Gorge-ous! Yes, I’m going to use the same bad pun EVERY time I take a picture of a gorge.
See the weird mirror thing in the corner? Yeah, that’s what we climbed.
Climbed that tower!
Looking down from the top of the tower. I’m not afraid of heights, but it was a little windy and was blowing in the breeze a bit, so I can’t say I loved that.
Climbed those yellow supports in the back!
Control room

 

Don’t ask. I don’t know.

I think that my favorite part of the whole exhibit was everything we did that wasn’t part of the exhibit. After the sound thing, we went to the observatory property to see the rest of the art. It was all confusing. We started out trying to read the descriptions and understand what was happening and quickly gave up in favor of just walking around the grounds. Here’s a made-up example in an attempt to express how I usually feel at modern art exhibits:

 

Description: “This weird art-like thing you see in front of you imagines the moment of successful contact with extraterrestrials. Elation quickly turns to horror as the humans realize that these are not friendly beings. An immediate war breaks out between human-kind on Earth and the hostile alien forces. Within seconds, the humans can see that the alien weapons are far superior and that they have no hope for survival. This complicated emotional journey from elation to terror to defeat is captured by the piece you see in front of you.”

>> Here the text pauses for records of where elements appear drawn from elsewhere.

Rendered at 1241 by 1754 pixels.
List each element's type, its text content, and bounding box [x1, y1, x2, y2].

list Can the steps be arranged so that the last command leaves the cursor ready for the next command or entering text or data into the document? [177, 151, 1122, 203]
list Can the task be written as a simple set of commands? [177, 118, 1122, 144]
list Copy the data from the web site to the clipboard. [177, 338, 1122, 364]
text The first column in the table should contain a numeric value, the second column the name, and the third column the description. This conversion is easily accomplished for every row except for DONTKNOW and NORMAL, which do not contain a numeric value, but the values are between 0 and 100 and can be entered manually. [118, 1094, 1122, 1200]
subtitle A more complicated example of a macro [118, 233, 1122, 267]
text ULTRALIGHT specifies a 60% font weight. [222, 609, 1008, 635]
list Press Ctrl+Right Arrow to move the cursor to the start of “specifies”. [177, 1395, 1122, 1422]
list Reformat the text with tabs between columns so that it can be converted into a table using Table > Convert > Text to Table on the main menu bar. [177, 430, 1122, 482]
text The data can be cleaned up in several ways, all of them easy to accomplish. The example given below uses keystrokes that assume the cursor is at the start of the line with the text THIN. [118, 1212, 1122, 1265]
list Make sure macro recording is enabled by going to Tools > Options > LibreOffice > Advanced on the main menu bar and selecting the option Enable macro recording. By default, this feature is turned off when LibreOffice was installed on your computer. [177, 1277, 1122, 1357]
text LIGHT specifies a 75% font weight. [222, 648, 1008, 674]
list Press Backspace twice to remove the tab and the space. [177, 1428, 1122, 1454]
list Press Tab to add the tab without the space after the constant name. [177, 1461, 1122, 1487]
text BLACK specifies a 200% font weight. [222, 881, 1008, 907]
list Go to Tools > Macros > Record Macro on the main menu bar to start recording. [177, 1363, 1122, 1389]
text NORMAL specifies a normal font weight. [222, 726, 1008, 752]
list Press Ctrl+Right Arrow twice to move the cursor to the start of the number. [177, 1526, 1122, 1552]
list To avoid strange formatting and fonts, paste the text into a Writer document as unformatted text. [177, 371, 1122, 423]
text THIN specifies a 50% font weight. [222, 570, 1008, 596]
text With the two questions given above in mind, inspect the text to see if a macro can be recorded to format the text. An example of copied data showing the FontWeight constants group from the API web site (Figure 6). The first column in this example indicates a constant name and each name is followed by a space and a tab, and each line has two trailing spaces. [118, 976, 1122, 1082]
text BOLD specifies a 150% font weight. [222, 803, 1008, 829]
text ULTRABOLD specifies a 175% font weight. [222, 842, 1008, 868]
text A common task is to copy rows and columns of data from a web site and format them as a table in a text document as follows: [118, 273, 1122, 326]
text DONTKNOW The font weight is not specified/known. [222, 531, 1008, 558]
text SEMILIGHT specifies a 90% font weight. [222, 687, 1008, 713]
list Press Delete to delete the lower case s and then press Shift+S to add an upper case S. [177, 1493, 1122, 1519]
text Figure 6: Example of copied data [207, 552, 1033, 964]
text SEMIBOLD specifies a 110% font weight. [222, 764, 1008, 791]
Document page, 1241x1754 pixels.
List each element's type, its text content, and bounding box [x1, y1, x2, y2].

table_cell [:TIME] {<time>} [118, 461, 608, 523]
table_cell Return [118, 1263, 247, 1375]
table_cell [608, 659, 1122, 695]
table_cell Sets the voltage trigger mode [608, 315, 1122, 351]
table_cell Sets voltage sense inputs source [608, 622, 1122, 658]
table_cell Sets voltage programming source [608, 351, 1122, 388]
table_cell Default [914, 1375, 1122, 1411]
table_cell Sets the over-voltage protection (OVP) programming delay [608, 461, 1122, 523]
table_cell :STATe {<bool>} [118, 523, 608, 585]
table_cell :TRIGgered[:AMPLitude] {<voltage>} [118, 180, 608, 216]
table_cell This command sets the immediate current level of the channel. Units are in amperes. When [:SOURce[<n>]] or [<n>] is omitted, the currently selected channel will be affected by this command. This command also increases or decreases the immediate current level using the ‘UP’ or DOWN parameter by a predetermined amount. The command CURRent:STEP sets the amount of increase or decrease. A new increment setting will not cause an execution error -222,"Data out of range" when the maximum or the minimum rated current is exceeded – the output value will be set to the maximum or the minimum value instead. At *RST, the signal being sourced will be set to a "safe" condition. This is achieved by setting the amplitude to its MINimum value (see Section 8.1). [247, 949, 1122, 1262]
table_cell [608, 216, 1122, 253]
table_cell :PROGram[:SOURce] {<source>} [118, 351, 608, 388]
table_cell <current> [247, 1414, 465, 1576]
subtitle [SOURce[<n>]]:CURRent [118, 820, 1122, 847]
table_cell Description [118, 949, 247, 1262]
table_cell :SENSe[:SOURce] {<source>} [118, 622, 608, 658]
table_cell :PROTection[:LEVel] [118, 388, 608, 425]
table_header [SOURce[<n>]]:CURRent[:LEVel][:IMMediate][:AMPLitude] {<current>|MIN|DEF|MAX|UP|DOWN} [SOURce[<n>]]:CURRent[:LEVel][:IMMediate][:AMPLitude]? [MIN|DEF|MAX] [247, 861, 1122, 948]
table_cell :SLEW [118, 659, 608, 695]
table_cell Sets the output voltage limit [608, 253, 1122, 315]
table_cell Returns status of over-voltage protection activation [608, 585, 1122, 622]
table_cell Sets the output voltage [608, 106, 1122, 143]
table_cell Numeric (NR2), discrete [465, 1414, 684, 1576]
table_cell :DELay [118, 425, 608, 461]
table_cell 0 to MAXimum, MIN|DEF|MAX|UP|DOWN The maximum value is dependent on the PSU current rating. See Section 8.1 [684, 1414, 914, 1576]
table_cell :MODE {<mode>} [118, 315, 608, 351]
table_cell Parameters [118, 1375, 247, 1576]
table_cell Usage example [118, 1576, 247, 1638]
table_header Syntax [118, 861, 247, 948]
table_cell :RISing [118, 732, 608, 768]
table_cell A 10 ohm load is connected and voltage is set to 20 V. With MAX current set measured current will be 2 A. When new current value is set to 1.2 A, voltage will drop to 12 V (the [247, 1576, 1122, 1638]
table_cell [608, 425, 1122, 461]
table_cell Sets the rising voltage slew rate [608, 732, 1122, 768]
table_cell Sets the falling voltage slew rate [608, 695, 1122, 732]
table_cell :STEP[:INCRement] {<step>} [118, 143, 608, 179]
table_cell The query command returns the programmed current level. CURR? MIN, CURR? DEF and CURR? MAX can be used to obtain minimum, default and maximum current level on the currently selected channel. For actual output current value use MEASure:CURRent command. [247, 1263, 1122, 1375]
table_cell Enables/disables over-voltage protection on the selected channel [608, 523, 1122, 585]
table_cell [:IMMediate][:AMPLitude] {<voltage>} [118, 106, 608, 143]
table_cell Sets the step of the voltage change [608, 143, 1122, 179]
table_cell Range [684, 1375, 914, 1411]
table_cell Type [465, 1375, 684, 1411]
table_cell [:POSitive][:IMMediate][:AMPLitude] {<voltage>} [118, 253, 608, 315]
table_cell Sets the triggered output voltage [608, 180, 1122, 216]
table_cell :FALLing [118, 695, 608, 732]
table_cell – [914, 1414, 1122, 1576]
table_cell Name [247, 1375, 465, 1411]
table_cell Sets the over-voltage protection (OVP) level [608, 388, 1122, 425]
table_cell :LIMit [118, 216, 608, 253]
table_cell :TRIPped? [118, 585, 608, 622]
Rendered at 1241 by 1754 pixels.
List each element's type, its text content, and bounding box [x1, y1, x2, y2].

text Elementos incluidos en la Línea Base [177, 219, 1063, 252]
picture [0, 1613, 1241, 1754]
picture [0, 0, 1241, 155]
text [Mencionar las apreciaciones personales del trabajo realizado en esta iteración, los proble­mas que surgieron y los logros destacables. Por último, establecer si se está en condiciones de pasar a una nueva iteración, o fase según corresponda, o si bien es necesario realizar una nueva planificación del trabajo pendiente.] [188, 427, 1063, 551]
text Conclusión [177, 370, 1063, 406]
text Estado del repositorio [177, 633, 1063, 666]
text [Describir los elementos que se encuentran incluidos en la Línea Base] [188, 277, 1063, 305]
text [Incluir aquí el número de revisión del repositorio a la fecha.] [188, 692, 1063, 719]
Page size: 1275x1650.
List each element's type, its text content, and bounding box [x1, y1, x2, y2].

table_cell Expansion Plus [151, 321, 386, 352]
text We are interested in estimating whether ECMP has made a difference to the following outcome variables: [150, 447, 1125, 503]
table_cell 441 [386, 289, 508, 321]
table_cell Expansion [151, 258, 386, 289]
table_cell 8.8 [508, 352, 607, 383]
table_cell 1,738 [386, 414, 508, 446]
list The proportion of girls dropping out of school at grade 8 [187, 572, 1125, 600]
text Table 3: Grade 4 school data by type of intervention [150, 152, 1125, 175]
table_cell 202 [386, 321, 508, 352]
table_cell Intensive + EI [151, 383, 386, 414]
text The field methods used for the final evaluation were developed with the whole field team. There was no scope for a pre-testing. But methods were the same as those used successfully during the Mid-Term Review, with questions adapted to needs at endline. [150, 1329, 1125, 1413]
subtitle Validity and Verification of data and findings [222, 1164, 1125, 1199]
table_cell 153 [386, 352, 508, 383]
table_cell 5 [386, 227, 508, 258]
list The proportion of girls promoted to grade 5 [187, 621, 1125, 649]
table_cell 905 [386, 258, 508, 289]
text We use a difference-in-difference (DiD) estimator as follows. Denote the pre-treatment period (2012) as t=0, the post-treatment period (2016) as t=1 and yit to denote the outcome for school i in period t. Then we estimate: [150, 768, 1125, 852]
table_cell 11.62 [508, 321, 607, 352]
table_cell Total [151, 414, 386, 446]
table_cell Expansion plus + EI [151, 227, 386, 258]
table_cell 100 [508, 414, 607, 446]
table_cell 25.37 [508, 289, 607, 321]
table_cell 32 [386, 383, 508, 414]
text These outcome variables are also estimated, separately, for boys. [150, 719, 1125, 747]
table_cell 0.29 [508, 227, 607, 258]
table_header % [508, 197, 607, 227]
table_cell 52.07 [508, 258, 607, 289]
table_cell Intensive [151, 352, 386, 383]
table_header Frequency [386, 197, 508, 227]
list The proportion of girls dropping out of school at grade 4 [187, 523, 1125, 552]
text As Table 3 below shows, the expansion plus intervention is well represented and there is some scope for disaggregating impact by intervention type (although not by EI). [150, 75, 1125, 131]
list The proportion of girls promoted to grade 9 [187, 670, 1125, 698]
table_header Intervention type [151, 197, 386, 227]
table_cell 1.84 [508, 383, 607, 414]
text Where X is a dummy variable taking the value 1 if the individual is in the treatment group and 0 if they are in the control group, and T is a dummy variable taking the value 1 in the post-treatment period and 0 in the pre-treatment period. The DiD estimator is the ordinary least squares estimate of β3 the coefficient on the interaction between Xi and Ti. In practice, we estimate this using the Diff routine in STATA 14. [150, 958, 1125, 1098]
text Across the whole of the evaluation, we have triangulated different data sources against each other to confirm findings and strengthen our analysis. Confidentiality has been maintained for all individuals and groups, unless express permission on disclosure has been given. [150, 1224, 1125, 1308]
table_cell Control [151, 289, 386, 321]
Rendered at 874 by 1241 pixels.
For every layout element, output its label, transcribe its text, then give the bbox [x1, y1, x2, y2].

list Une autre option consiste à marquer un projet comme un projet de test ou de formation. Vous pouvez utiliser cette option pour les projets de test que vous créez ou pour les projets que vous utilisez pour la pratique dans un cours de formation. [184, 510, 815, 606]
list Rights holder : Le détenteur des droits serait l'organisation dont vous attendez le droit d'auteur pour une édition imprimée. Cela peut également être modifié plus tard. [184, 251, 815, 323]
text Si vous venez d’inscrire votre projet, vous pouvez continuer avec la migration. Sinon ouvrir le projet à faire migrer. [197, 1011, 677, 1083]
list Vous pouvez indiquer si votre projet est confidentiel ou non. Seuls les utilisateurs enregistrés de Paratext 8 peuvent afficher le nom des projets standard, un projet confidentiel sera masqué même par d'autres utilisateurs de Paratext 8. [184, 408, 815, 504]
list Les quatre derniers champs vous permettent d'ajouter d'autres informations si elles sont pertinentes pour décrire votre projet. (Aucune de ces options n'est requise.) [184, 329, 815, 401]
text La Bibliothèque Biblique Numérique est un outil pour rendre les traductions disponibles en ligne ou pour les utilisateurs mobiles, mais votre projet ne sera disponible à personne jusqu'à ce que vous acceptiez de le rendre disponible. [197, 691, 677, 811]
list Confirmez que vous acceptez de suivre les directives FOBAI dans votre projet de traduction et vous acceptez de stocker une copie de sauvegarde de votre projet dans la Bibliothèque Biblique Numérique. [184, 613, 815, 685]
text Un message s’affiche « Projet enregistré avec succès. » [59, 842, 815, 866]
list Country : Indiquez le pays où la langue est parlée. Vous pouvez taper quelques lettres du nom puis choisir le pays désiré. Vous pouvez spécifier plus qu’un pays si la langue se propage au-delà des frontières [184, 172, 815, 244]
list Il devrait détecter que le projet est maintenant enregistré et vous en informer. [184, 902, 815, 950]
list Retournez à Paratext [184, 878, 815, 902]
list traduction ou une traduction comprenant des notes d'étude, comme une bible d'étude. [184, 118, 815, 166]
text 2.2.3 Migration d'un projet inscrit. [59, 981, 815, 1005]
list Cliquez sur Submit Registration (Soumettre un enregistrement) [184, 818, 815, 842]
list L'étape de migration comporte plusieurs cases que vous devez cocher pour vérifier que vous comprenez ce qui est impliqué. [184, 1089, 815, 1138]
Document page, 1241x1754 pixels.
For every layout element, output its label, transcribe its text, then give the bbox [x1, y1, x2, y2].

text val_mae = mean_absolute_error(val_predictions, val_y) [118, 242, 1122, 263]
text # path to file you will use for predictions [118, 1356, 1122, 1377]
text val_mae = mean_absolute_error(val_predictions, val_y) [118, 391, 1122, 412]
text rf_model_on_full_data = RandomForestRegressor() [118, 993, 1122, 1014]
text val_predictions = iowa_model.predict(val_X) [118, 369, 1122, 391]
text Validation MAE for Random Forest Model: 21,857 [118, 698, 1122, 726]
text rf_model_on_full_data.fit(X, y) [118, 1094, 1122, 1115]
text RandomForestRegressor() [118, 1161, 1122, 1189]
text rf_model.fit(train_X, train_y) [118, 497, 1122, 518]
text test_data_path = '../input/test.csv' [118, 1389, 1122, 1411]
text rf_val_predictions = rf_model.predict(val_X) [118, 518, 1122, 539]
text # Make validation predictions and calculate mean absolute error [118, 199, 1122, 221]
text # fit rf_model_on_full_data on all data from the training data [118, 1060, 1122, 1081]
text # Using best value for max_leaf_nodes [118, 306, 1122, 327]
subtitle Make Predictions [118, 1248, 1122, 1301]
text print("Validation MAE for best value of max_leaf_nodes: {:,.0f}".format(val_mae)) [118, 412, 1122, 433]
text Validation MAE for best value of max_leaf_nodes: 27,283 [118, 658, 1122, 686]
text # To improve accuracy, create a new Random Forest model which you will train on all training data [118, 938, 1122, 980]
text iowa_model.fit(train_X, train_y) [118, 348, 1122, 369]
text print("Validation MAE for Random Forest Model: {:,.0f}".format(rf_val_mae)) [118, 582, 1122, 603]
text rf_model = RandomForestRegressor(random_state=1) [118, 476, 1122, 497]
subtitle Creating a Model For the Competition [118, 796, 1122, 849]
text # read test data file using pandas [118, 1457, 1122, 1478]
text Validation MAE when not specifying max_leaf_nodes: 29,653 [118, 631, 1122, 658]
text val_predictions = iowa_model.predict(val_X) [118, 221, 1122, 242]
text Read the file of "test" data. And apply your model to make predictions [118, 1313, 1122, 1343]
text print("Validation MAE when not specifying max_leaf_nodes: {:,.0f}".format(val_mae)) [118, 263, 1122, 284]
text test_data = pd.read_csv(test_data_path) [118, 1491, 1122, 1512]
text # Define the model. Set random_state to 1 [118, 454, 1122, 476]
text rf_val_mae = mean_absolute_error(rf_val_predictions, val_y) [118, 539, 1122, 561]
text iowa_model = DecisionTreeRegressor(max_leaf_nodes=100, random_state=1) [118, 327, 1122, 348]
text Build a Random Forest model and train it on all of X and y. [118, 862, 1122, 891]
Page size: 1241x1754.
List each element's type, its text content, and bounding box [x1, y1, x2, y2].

The art: A cardboard box with a one-eyed frowny face drawn in black sharpie on the side and an LED light inside.

The other people there: “Ah yes, I see it!” “Magnificent!” “So many emotions!” “Completely brilliant!” “The artist is a genius!” “The Michelangelo of the 21st century!” “I’m so artsy and sophisticated!” “My life will never be the same!”

 

This was probably my favorite exhibit haha. Don’t ask me what it’s supposed to mean because I don’t know. I just know it looks cool.

Me: “Hey did someone forget their cardboard box? I hate it when people just leave their trash lying around. Where’s the exhibit? Maybe they unpacked it from this box, put it somewhere else, and forgot to take the description sign with them. Oh well, on to the next one!”

 

I would describe myself as a person who likes art, but sometimes… yeah. I think that I am more an admirer of impressive things, so I appreciate the skill that goes into creating art. If it’s something that I think would be difficult to create, I like it. If it’s something that seems thrown together with some abstract description, it just reminds me of the people in high school English who got good grades from reading sparknotes and BSing their papers. Aka I’m not impressed.

Anyway, it was an interesting experience. Apparently, modern art is the same confusing adventure no matter what country you’re in. Good to know.